Christopher Morris’ collection of cinema-and-TV-inspired artwork adorning the walls of The Phoenix cinema in East Finchley genuinely blew me away. Not only is his skill very apparent, but his ability to illustrate visual and contextual themes from each of the films he chose to focus on in completely original ways breathed life in to these classics in a way I’d never seen before.
Blade Runner, The Wire, Psycho, The Night Porter, The Man who fell to Earth, The Deer Hunter, Sexy Beast, The Shining, The Comfort of Strangers.
The Phoenix has long had a reputation for showcasing student artists and new talent on its walls, and its collection of Dark City Gallery posters are definitely worth seeing too (they are collaborating in a new ‘Alternative Film Poster’ exhibition as part of London Design Festival). Bringing alternative art forms into the cinema environment is a wonderful way to create a energised, interactive gallery-like atmosphere that keeps an old establishment like The Phoenix relevant and exciting.

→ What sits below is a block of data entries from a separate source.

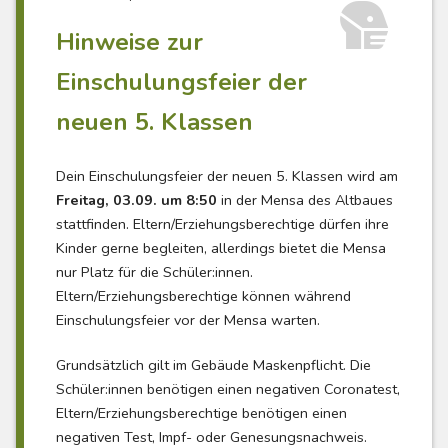
Hinweise zur
Einschulungsfeier der
neuen 5. Klassen
Dein Einschulungsfeier der neuen 5. Klassen wird am
Freitag, 03.09. um 8:50
in der Mensa des Altbaues
stattfinden. Eltern/Erziehungsberechtige dürfen ihre
Kinder gerne begleiten, allerdings bietet die Mensa
nur Platz für die Schüler:innen.
Eltern/Erziehungsberechtige können während
Einschulungsfeier vor der Mensa warten.
Grundsätzlich gilt im Gebäude Maskenpflicht. Die
Schüler:innen benötigen einen negativen Coronatest,
Eltern/Erziehungsberechtige benötigen einen
negativen Test, Impf- oder Genesungsnachweis.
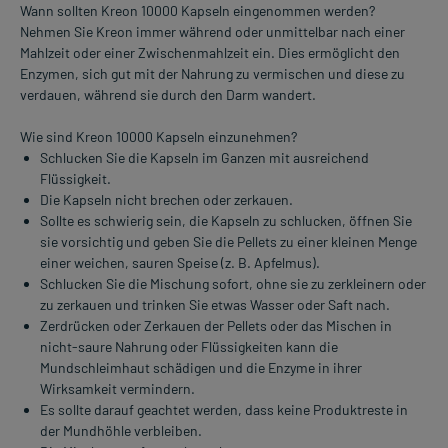
Wann sollten Kreon 10000 Kapseln eingenommen werden?
Nehmen Sie Kreon immer während oder unmittelbar nach einer
Mahlzeit oder einer Zwischenmahlzeit ein. Dies ermöglicht den
Enzymen, sich gut mit der Nahrung zu vermischen und diese zu
verdauen, während sie durch den Darm wandert.
Wie sind Kreon 10000 Kapseln einzunehmen?
Schlucken Sie die Kapseln im Ganzen mit ausreichend
Flüssigkeit.
Die Kapseln nicht brechen oder zerkauen.
Sollte es schwierig sein, die Kapseln zu schlucken, öffnen Sie
sie vorsichtig und geben Sie die Pellets zu einer kleinen Menge
einer weichen, sauren Speise (z. B. Apfelmus).
Schlucken Sie die Mischung sofort, ohne sie zu zerkleinern oder
zu zerkauen und trinken Sie etwas Wasser oder Saft nach.
Zerdrücken oder Zerkauen der Pellets oder das Mischen in
nicht-saure Nahrung oder Flüssigkeiten kann die
Mundschleimhaut schädigen und die Enzyme in ihrer
Wirksamkeit vermindern.
Es sollte darauf geachtet werden, dass keine Produktreste in
der Mundhöhle verbleiben.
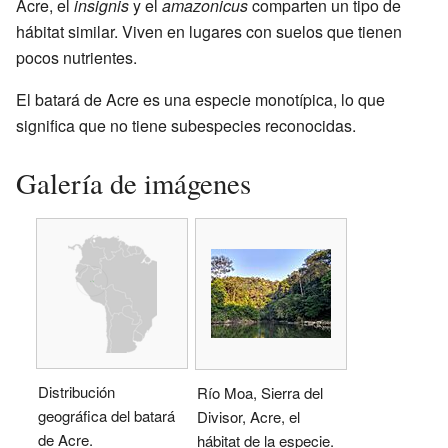
Acre, el
insignis
y el
amazonicus
comparten un tipo de
hábitat similar. Viven en lugares con suelos que tienen
pocos nutrientes.
El batará de Acre es una especie monotípica, lo que
significa que no tiene subespecies reconocidas.
Galería de imágenes
Distribución
Río Moa, Sierra del
geográfica del batará
Divisor, Acre, el
de Acre.
hábitat de la especie.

A good piece of art is almost like a love letter to its subject: emotions you feel for something are made literal on the page. Morris pulled specific strands from the films and gloriously exploited all their worth for us to enjoy. I was particularly struck by the Sexy Beast drawing of Don Logan (Ben Kingsley) and Gal Dove (Ray Winstone) in an advert for a boxing fight. Putting them in an actual boxing match perfectly illustrates the two of them as juxtaposing forces in the film, and the tagline – ‘No no no no no! Yes yes yes yes yes!’ – pulls out a classic feature of the film that people love to talk about, and instantly remember. A battle of two wills.
The drawing of Marion Crane (Janet Leigh) also captures a very striking moment in Psycho that is often talked about. Although it is post-shower stabbing scene and devoid of blood, the shot that starts with Marion’s eye and spirals outwards to reveal her pressed to the bathroom floor with water dripping down her face is a true feat of cinema and one that deserves to be drawn. Morris’ pencil drawing is very simple, but it still captures her expression perfectly, the 50s swirls in her hair, the ominous tiled bathroom floor that reminds us of where she is and what has just happened, and the two water droplets dripping from her nose.
These drawings have something of the classic Film Noir poster to them, in that they are surreal and suggestive, dramatic and romanticised. You can also see this in the extreme areas of dark and light in The Wire and The Deer Hunter drawings; an expressionist style that suggests dark themes. Every piece was clearly based on a deep emotionally understanding of the subject that related to how audiences had received them, and this is I think what makes them so successful in the cinema environment.
Pop by The Phoenix to see Christopher’s work and The Dark City Gallery Collaboration, this September!